### Excerpted records:
● ● ● ●
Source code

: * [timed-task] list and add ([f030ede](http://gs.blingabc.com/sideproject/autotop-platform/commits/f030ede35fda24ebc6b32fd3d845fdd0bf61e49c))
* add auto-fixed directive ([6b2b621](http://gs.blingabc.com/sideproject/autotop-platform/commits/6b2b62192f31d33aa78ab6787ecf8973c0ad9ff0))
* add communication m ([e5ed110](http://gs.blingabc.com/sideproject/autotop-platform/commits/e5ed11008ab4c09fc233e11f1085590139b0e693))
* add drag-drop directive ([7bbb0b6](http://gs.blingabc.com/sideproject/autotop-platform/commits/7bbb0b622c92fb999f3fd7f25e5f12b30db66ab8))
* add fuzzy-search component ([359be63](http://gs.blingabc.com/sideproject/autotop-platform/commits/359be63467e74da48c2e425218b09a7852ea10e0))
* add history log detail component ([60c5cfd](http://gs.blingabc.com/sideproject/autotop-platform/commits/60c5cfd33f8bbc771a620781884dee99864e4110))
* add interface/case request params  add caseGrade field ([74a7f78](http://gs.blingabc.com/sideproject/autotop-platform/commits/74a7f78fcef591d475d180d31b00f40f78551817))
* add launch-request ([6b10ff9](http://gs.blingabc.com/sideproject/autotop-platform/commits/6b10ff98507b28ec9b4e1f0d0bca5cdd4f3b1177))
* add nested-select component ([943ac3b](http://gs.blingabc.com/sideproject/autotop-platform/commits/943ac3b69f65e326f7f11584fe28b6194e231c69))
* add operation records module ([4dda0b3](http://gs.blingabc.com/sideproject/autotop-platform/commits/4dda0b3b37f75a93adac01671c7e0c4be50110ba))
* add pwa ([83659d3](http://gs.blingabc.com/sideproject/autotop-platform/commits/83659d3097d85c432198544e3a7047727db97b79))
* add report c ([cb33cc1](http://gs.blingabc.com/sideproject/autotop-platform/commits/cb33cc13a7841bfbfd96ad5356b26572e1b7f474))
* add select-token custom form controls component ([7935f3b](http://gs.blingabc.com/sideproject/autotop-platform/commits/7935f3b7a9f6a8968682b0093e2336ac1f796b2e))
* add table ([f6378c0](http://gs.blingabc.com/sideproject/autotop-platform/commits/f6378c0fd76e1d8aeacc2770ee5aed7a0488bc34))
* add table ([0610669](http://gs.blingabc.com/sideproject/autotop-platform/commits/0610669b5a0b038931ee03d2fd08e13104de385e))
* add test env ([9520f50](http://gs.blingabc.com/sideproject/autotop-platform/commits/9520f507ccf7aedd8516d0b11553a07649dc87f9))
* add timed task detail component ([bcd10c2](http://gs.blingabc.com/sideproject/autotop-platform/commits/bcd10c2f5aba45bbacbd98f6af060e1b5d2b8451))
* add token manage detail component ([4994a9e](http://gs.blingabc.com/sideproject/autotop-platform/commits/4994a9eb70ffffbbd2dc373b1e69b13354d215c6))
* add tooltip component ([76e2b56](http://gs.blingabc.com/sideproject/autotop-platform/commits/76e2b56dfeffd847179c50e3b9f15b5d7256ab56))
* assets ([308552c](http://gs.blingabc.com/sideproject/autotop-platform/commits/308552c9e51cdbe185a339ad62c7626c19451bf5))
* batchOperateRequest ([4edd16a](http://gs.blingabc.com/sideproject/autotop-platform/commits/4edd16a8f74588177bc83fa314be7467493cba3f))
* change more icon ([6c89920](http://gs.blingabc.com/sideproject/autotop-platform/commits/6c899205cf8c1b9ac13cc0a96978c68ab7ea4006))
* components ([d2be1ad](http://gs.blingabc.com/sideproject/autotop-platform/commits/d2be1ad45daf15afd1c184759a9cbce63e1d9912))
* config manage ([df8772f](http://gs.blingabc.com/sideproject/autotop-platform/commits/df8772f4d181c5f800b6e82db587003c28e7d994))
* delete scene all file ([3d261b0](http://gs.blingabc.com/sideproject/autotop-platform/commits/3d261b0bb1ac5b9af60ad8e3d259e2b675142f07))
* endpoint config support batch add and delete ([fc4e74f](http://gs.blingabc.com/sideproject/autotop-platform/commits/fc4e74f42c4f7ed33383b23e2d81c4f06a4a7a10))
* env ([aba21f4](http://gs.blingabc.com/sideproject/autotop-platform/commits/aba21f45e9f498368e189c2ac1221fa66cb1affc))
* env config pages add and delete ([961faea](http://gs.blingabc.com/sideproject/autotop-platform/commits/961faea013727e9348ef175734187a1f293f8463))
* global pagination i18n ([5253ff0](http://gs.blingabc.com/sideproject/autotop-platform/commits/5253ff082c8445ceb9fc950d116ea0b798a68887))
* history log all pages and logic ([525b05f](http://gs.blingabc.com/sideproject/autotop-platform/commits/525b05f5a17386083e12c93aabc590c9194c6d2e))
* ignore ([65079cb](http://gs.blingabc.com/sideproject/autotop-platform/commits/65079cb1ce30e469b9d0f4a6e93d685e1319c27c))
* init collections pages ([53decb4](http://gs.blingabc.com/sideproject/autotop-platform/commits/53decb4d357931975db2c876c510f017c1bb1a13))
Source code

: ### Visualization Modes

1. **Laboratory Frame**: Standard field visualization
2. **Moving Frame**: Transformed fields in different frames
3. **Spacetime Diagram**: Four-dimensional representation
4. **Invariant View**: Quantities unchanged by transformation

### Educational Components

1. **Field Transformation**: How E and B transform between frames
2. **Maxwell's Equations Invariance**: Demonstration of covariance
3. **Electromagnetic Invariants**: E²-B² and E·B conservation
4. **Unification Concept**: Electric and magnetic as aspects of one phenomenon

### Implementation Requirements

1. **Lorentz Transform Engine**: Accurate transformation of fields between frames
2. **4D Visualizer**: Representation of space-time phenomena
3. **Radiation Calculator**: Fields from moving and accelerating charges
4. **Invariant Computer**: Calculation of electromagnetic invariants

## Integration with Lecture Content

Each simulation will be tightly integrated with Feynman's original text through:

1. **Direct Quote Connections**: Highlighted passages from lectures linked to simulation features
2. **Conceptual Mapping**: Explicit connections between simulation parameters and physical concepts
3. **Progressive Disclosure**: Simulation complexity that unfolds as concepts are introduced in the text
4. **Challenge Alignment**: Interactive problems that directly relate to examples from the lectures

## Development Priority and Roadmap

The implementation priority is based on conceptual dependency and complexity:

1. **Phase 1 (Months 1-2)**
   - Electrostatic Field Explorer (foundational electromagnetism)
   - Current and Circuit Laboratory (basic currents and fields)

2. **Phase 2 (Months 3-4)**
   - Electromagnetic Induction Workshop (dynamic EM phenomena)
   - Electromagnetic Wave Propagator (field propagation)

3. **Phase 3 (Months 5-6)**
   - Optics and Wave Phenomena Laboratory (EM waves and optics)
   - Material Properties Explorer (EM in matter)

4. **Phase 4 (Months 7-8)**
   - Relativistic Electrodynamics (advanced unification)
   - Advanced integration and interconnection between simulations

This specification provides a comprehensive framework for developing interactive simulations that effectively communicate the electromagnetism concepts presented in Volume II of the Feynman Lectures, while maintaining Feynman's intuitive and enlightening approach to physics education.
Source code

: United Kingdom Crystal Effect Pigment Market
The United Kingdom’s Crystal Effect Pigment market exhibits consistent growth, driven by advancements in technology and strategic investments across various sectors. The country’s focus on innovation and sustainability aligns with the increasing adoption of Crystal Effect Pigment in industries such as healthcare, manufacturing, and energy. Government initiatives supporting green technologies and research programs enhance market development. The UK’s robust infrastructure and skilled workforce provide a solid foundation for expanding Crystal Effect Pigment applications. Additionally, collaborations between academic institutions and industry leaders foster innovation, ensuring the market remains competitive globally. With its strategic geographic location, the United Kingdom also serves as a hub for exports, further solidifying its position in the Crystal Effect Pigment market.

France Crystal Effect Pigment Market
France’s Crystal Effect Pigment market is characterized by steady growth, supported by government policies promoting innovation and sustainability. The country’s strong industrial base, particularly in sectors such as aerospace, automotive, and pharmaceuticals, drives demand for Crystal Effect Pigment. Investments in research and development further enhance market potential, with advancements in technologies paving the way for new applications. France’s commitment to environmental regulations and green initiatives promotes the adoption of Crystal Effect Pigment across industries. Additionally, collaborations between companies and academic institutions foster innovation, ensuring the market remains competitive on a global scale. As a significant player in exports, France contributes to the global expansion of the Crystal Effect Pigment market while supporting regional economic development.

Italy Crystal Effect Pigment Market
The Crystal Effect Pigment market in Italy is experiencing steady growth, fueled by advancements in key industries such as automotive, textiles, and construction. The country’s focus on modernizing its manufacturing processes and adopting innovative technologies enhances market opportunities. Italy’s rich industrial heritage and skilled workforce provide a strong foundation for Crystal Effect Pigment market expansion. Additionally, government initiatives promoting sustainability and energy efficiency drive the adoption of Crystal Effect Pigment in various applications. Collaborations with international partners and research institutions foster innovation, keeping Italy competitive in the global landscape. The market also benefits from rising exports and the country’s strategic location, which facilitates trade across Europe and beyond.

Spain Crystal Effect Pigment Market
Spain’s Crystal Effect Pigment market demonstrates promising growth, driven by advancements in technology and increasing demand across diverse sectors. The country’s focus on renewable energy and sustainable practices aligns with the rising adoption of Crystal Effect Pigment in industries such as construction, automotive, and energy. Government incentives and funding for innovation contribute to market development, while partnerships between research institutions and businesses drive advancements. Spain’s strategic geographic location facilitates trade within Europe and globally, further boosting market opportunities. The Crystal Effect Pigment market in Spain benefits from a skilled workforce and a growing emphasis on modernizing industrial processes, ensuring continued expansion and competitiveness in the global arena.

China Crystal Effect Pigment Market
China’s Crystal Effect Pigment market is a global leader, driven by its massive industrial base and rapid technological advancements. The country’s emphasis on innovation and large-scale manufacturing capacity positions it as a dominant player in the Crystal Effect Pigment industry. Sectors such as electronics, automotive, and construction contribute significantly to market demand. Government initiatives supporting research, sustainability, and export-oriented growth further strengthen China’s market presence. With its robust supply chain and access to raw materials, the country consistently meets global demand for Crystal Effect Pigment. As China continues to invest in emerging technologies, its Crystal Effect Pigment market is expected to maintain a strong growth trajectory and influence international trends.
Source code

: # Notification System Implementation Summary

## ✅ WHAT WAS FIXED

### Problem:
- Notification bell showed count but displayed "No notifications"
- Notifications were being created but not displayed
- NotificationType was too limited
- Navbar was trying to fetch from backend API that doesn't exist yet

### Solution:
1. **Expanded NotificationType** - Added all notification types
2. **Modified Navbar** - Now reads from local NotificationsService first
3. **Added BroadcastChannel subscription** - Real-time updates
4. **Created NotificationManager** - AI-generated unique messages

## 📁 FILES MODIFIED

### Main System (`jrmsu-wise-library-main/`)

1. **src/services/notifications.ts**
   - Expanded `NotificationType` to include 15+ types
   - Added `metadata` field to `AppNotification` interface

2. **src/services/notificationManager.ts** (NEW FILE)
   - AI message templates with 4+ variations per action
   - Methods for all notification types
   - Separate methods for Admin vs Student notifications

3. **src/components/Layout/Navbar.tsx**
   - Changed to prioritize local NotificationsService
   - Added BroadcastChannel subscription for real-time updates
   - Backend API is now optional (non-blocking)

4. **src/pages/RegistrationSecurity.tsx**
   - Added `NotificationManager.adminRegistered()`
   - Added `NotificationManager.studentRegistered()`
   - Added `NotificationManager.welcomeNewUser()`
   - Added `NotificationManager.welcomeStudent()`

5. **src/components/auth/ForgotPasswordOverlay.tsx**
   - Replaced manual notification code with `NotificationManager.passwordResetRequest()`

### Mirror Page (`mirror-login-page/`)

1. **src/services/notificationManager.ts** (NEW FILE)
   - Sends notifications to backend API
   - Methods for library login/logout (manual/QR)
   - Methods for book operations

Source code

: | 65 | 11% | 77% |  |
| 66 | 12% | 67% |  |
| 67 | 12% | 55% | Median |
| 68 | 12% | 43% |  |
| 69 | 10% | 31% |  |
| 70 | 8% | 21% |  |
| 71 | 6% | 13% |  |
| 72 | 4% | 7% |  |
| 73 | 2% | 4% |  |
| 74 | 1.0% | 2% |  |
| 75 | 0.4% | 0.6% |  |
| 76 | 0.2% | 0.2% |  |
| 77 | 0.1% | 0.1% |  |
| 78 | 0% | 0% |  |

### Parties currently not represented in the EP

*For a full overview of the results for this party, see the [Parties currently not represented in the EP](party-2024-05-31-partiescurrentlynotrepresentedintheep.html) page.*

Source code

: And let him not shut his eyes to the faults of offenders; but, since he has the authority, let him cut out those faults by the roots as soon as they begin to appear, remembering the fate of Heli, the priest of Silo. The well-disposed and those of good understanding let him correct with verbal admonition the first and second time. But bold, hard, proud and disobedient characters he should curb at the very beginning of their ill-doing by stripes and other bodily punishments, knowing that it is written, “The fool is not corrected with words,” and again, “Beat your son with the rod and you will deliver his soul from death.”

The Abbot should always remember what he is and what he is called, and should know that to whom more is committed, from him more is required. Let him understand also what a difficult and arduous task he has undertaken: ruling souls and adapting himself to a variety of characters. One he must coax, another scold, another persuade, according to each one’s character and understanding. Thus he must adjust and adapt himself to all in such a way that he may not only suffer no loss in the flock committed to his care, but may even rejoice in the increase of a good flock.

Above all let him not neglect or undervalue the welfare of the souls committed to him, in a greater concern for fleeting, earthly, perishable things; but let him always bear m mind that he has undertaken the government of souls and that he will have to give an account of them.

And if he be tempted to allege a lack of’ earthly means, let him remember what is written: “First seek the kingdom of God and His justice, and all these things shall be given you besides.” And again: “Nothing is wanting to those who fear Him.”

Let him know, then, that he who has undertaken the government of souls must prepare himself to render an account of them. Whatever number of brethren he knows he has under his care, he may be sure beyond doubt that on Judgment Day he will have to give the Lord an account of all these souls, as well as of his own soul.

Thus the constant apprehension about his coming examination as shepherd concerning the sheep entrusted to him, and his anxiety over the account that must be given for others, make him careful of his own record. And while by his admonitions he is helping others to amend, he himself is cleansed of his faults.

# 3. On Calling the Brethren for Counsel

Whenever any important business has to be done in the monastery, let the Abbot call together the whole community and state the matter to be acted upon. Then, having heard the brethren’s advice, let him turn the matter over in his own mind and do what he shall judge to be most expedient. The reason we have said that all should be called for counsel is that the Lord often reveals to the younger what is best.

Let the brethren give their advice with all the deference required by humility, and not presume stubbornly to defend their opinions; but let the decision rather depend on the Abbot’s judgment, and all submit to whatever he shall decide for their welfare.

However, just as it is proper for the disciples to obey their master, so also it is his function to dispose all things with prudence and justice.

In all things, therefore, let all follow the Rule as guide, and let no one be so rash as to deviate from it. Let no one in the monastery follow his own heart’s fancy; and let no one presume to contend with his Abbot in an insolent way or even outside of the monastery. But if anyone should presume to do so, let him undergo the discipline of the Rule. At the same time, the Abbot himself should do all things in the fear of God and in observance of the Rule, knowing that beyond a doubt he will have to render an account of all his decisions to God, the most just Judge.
● ● ● ●
### Task prompt:
Arrange the lines above as a Markdown table with columns "No." and "Line", numbering each line and omitting blank ones. Begin at the line that has "## ✅ WHAT WAS FIXED" and stop after the line that has "- Separate methods".

### The completed task:
| No. | Line |
|---|---|
| 1 | ## ✅ WHAT WAS FIXED |
| 2 | ### Problem: |
| 3 | - Notification bell showed count but displayed "No notifications" |
| 4 | - Notifications were being created but not displayed |
| 5 | - NotificationType was too limited |
| 6 | - Navbar was trying to fetch from backend API that doesn't exist yet |
| 7 | ### Solution: |
| 8 | 1. **Expanded NotificationType** - Added all notification types |
| 9 | 2. **Modified Navbar** - Now reads from local NotificationsService first |
| 10 | 3. **Added BroadcastChannel subscription** - Real-time updates |
| 11 | 4. **Created NotificationManager** - AI-generated unique messages |
| 12 | ## 📁 FILES MODIFIED |
| 13 | ### Main System (`jrmsu-wise-library-main/`) |
| 14 | 1. **src/services/notifications.ts** |
| 15 |    - Expanded `NotificationType` to include 15+ types |
| 16 |    - Added `metadata` field to `AppNotification` interface |
| 17 | 2. **src/services/notificationManager.ts** (NEW FILE) |
| 18 |    - AI message templates with 4+ variations per action |
| 19 |    - Methods for all notification types |
| 20 |    - Separate methods for Admin vs Student notifications |